Dampak Dari Kepuasan Dan Ketidakpuasan Kerja
 Dampak Terhadap Produktivitas

        Terdapat pandangan bahwa kepuasan kerja merupakan akibat, bukan sebab dari produktivitas. Lawler dan Porter (dalam Munandar, 2001) menjelaskan bahwa produktivitas yang tinggi menyebabkan peningkatan kepuasan kerja hanya jika tenaga kerja mempersepsikan bahwa ganjaran intrinsic (misalnya perasaan telah mencapai sesuatu) dan ganjaran ekstrinsik (misalnya gaji) yang diterima secara adil dan wajar diasosiasikan sebagai unjuk kerja yang unggul. Sebaliknya, jika tenaga kerja tidak mempersepsikan ganjaran instrinsik dan ekstrinsik berasosiasi terhadap unjuk kerja, maka kenaikan dalam unjuk kerja tidak akan berhubungan dengan kenaikan dalam kepuasan kerja (dalam Munandar, 2001)
Dampak Terhadap Kehadiran (Absenteisme) Dan Keluarnya Tenaga Kerja (Turnover)
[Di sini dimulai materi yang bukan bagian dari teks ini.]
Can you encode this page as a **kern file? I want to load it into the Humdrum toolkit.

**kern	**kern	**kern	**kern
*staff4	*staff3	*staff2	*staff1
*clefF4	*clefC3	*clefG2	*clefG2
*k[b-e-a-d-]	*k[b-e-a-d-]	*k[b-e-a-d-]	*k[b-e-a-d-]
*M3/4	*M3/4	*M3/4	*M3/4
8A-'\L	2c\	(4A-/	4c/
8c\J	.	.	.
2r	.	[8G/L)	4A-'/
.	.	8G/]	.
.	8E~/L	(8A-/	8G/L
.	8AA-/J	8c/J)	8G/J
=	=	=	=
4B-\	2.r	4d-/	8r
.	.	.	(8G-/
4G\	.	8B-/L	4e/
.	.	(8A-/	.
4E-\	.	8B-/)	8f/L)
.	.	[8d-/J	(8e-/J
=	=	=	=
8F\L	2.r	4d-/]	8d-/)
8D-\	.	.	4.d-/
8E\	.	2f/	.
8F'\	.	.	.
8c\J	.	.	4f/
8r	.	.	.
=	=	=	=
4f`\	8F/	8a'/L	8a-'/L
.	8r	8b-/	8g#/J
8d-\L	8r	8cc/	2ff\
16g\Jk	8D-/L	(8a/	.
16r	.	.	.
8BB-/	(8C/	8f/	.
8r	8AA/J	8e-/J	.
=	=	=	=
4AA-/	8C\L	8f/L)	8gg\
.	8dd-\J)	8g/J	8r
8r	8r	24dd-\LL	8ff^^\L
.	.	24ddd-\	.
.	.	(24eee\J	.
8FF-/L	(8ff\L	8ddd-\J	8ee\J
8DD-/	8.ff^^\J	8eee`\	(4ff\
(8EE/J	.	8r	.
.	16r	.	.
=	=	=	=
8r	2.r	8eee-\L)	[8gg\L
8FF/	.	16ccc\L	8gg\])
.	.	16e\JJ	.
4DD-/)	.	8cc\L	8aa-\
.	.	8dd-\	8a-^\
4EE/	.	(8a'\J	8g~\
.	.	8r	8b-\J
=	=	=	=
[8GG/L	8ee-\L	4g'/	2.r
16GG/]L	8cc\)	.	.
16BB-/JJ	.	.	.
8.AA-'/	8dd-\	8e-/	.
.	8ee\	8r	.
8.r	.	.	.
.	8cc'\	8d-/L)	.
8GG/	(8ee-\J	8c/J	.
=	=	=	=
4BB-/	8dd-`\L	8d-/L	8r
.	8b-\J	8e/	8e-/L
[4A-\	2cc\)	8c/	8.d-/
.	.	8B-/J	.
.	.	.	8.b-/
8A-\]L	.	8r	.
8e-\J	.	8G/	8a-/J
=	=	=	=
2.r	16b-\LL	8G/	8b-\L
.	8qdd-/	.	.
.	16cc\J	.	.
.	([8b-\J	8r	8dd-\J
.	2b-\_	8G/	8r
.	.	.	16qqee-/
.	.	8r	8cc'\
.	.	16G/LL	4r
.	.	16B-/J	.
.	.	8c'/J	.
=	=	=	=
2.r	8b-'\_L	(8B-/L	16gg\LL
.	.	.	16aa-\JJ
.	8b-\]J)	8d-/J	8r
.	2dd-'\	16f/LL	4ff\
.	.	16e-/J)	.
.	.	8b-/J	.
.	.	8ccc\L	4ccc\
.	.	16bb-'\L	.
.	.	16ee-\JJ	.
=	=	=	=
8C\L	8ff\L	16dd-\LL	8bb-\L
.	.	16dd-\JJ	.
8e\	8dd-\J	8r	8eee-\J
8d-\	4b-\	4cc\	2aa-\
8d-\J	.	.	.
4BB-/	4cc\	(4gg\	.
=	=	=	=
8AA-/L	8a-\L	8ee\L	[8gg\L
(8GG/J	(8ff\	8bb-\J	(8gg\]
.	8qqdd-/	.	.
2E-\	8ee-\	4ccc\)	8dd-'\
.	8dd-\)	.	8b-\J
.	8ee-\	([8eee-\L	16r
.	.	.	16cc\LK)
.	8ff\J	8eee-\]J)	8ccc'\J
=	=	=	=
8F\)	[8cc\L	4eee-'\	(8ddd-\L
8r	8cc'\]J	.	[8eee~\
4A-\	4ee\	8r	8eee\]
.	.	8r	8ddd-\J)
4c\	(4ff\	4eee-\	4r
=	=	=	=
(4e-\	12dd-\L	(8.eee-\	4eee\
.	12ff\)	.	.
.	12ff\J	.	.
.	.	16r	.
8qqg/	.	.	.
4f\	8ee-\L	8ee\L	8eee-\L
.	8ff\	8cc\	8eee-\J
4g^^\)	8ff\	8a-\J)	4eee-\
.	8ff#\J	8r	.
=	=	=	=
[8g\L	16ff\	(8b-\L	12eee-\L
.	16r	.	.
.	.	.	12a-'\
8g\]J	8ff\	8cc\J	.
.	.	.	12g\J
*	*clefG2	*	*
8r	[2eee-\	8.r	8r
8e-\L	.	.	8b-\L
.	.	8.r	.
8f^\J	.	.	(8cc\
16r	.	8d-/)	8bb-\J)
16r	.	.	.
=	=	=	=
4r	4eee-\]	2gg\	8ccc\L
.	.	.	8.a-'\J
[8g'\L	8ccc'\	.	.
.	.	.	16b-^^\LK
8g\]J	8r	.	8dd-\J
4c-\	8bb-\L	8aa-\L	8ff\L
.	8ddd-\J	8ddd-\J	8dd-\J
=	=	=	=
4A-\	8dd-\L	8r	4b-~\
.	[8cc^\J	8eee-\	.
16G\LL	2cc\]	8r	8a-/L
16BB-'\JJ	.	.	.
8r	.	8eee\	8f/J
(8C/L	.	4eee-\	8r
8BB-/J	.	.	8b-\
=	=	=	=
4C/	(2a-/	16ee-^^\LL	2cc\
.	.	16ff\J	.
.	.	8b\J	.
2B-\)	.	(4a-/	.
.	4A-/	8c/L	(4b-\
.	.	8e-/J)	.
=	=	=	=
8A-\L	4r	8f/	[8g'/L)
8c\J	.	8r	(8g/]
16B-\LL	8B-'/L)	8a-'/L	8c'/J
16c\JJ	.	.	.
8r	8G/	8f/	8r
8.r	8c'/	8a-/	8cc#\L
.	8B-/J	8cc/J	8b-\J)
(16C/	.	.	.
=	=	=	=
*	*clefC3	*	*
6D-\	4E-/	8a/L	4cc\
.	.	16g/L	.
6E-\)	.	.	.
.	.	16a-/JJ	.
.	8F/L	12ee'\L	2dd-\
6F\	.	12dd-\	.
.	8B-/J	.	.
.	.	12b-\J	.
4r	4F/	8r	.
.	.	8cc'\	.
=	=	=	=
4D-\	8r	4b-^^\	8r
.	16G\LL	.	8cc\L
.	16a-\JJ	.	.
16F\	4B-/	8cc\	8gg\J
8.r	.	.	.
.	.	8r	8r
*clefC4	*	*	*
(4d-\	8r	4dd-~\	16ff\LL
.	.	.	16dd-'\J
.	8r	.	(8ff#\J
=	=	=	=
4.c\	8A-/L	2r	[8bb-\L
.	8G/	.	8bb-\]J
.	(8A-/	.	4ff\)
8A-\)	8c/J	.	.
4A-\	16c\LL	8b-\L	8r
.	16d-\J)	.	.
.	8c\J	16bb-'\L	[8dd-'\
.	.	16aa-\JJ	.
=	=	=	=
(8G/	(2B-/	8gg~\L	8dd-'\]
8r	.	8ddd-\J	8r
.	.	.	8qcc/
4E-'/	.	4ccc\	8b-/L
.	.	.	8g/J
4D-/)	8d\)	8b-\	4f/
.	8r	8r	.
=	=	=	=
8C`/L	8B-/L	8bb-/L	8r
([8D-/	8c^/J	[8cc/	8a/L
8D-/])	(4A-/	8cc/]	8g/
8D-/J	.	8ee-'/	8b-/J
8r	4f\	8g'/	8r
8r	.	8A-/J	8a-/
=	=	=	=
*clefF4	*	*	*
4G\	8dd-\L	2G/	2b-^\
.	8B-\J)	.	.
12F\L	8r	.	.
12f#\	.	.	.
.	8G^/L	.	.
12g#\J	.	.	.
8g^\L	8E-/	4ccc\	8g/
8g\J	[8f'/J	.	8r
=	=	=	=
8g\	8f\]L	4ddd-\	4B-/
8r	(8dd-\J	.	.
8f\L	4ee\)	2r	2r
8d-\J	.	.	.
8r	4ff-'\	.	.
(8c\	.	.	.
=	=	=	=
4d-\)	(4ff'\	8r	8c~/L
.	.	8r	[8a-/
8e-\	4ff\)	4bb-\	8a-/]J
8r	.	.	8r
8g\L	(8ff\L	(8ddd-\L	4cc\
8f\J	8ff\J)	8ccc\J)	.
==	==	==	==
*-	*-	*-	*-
            Porter dan Steers (dalam Munandar, 2008) menyimpulkan bahwa ketidakhadiran dan berhenti bekerja merupakan jawaban yang berbeda secara kualitatif, ketidakhadiran bersifat lebih spontan dan tidak mencerminkan ketidakpuasan kerja, sebaliknya berhenti atau keluar dari pekerjaan mempunyai akibat ekonomis yang besar, maka lebih besar kemungkinannya memiliki hubungan terhadap ketidakpuasan kerja.

      Menurut Robbins (dalam Munandar, 2001) ketidakpuasan tenaga kerja dapat diungkapkan dengan empat cara.

  1.    Keluar (exit) merupakan ketidakpuasan kerja yang diungkapkan dengan meninggalkan pekerjaan yaitu, mencari pekerjaan lain. 
  2.     Menyuarakan (voice) merupakan ketidakpuasan yang diungkapkan melalui usaha aktif dan konstruktif untuk memperbaiki kondisi seperti, memberikan saran perbaikan, mendiskusikan masalah dengan atasannya. 
  3.      Mengabaikan (Neglect) merupakan ketidakpuasan yang diungkapkan melalui sikap membiarkan keadaan menjadi lebih buruk, seperti terlambat. 
  4.      Kesetiaan (loyality) merupakan ketidakpuasan yang diungkapkan dengan menunggu secara pasif sampai kondisinya menjadi lebih baik.
                                                                                           

Dampak Terhadap Kesehatan
        Terdapat bukti bahwa kepuasan kerja berhubungan dengan kesehatan fisik dan mental. Tingkat dari kepuasan kerja berhubungan dengan kesehatan, sehingga penngkatan dari yag satu dapat meningkatkan yang lain dan sebaliknya penurunan yang atu mempunyai akibat yang negative juga pada yang lain (dalam Munandar, 2001).